- Born: 11 November 1947 Bethnal Green, London
- Died: 16 November 2020 (age 73)
- Occupations: A&R man Football agent Disc jockey

= Eric Hall =

British football agent (1947–2020)

Eric Hall (11 November 1947 – 16 November 2020) was a British show business and football agent known for his flamboyant public persona, quick wit, unique fashion sense, and the catchphrase "Monster, monster ...".

==Biography==
After an early career as a singer (he sang backing vocals for Tiny Tim) and actor, in the early 1970s Hall became a publicist for EMI Records. There, he worked in the Artists and Repertoire department, where he met and befriended Freddie Mercury, he also claimed the song, "Killer Queen" was written about him, despite Mercury stating it was about a call girl. Hall arranged the Sex Pistols' infamous, expletive-filled appearance on the Today television show in 1976 presented by Bill Grundy. Hall grew up in Bethnal Green in the East End of London, and was a friend of Marc Bolan. He had been with Bolan earlier on the night of the singer's death in a car crash in 1977.

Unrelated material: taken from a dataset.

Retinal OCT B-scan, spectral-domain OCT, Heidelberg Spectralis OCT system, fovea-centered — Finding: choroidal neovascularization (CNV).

Hall was once tea boy with Elton John and also worked PR in the music business, promoting Frank Sinatra, the Sex Pistols, T-Rex, Queen, Steve Harley and the Bay City Rollers.

In 1986, a chance meeting with Steve Perryman led to him becoming a football agent, and within 10 years he had built up a roster of about 40 well-known clients, including John Fashanu, Robbie Savage, Tim Sherwood, John Scales, Neil Ruddock, Dave Beasant, Paul Walsh, Dennis Wise, and England team manager Terry Venables. As an agent, Hall helped raise the status of footballers, negotiating for large salaries, appearance fees, branding rights and other commercial bonuses. Hall fell out with John Fashanu over his decision to help his brother Justin sell his story to a national tabloid newspaper, in which he came out as gay. Fashanu was outraged and the pair never spoke again.

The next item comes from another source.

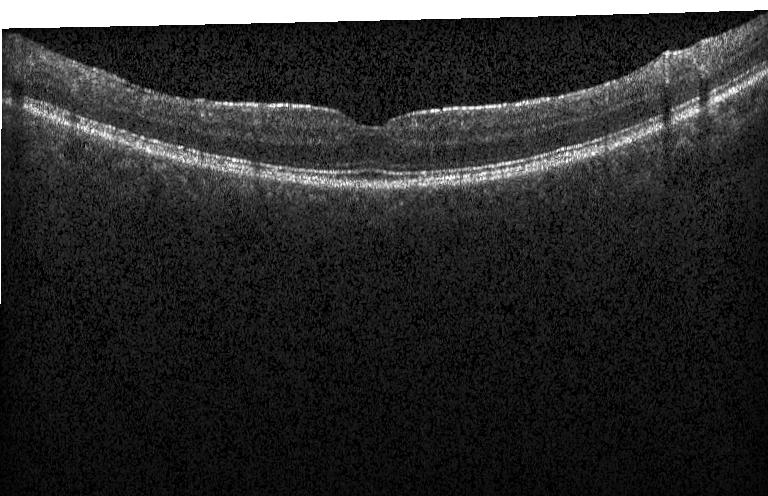 Optical coherence tomography B-scan · horizontal scan through the fovea · acquired on a Heidelberg Spectralis
The scan shows no evidence of choroidal neovascularization, diabetic macular edema, or drusen.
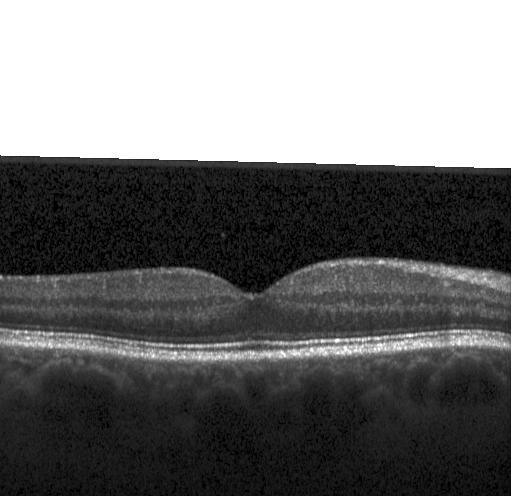

Spectral-domain optical coherence tomography · optical coherence tomography scan · through the macula.
Finding: no choroidal neovascularization, diabetic macular edema, or drusen.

In 1996, Hall was a regular guest on Caesar's Rude Arena for Television X, hosted by Caesar the Geezer, in which he referred to callers as "bubbeleh", thus revealing his Jewish roots.

Hall can be seen in the July 1973 BBC Television Man Alive documentary film "Twinkle Twinkle Little Star", as one of a group of EMI men promoting 11-year-old boy singer Darren Burn and his first single. The programme was first broadcast in October of that year.

==Radio presenting==

Hall presented regular radio shows on stations including BBC Essex, Phoenix FM and Time 107.5. Among the shows he presented was You Can Take The Boy Out Of The East End But You Can't Take The East End Out Of The Boy, in which he traced his East End roots, and in 2002 he marked the 50th anniversary of the UK Singles Chart, when he presented The First Ever Singles Chart. It featured interviews with all the surviving singers who were in the first Top 12 from November 1952.

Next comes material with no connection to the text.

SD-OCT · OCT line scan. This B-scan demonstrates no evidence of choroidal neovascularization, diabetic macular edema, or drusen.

==Personal life and death==

In 1997, Hall had a health scare when he was admitted to hospital for what at the time was believed to be E.coli poisoning and septicaemia; he spent eight weeks in a coma. Later, a blood specialist diagnosed him with the blood disorder Thrombotic thrombocytopenic purpura.

Hall died on 16 November 2020, at the age of 73, after contracting COVID-19.